Selim Girāi I.

Selim Girāi I., *um 1630 †1704, Krimkhan.

S. war einer der politisch bedeutendsten frühneuzeitlichen Krimkhane. Er amtierte ungewöhnlicherweise viermal. In seine Regierungszeiten fielen blutige und langwierige Kriege zwischen dem Osmanischen Reich und der aus Polen-Litauen, der Habsburgermonarchie, dem Heiligen Römischen Reich, der Republik Venedig und dem Papst bestehenden Heiligen Liga (1684–99), Russland (1677–81, 1686–1700), Polen–Litauen (1672–76) in die das Khanat als Vasall der Hohen Pforte eingebunden war. S., der bereits in den 1660er Jahren hohe Ämter im Khanat innehatte, wurde erstmalig 1671 von Seiten der Hohen Pforte als Khan installiert. S. unterhielt in diesen Jahren diplomatische Beziehungen zu Brandenburg-Preußen, Dänemark und der Habsburgermonarchie um Brandenburg in eine Allianz gegen Polen einzubinden. Anfang 1678 wurde S. zugunsten von Murād Girāi abgesetzt.

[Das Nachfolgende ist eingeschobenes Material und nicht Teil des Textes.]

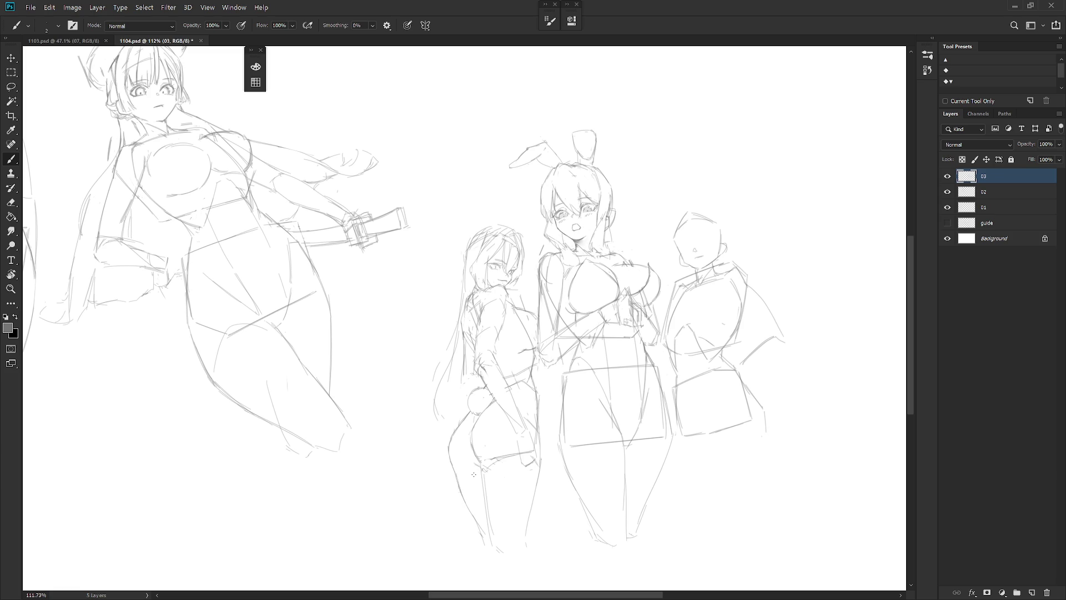
key("e")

Von 1684–91 wurde S. zum zweiten Male vom Sultan zum Khan ernannt. Die Krimtataren als Hilfstruppen der Osmanen erlitten in den großen Schlachten bei Buda 1686, am Berge Harsány 1687, im Kosovo 1689, bei Slankamen 1691, Vilagos 1695 und Senta 1697 erhebliche Verluste. 1687 und 1689 scheiterten groß angelegte russische Angriffe in Richtung Krim in den Nogaiersteppen an Nachschubproblemen und der Taktik der verbrannten Erde seitens der Krimtataren. Auch gegen Polen-Litauen konnte sich das Khanat behaupten. Nach seiner Abdankung unternahm S. 1691 als einziger Krimkhan soweit bislang bekannt einen Hadsch nach Mekka. Bereits Ende 1692 wurde er erneut als Khan eingesetzt und amtierte nun bis 1699. In diesen Jahren wurden die humanen Ressourcen des Reiches durch die jährlichen Kampagnen weiter überbeansprucht. S., sein Thronfolger und sein Stellvertreter verbrachten mit ihren Aufgeboten lange Zeitspannen auf dem rumelischen Kriegsschauplatz. Es gelang S. nicht, durch eine Reihe verlustreicher Feldzüge in die südöstlichen polnischen Woiwodschaften 1693–95, Polen verhandlungsbereiter zu machen. Alle Sonderfriedenssondierungen mit Polen scheiterten. Von der sich modernisierenden russischen Seite drohte dem krimtatarischen Reichsverband zunehmend existentielle Gefahr. 1696 gelang der Armee Peters I. trotz heftiger Gegenwehr die Eroberung von Azov und damit ein erster Zugang Russlands zum Schwarzen Meer. In den Friedensschlüssen von Karlowitz 1699 und Istanbul 1700 mit der Hl. Liga und Russland, die von osmanischer Seite ohne die Beteiligung von tatarischer Seite geführt wurden, wurde neben einem neuerlichen strengen Verbot von Streifzügen und der Festlegung einer Nordgrenze, das Ende von Tributleistungen von polnischer und russischer Seite an Bachčysaraj festgeschrieben. Selim dankte u. a. aus Protest gegen den Frieden von Karlowitz ab, wurde 1702 allerdings wiederum auf den Thron in Bachčysaraj gerufen, da sein Sohn und Nachfolger Devlet II. Girāi sich nicht als konsensfähig gegenüber aufständischen Nogaiern erwiesen hatte. Selim spielte eine aktive Rolle bei der Absetzung Sultan Mustafas II. 1704 verstarb er als amtierender Khan. Trotz seiner zahlreichen politischen Initiativen, seinem Talent als Feldherr und der enormen humanen und materiellen Anstrengungen, befand sich das Khanat um 1704 in einer wesentlich ungünstigeren machtpolitischen Situation als 1671.

S. war zudem Verfasser persischer Lyrik und kann als ein Vertreter des Teiles der bereits sehr stark geistig und kulturell osmanisierten Elite auf der Krim angesehen werden. Seine jahrelangen Aufenthalte und Aktivitäten im Reichsinneren und in der Hauptstadt Istanbul selbst trugen dazu bei.

Augustynowicz C.2005: Tatarische Gesandtschaften am Kaiserhof des 17. Jahrhunderts. Protokoll und Alltag. Scheutz M. (Hg.): Das Osmanische Reich und die Habsburgermonarchie. München, 315–340. Spuler B. 1979: Kirim. Encyclopädie of Islam II. Leiden, 1037–1046.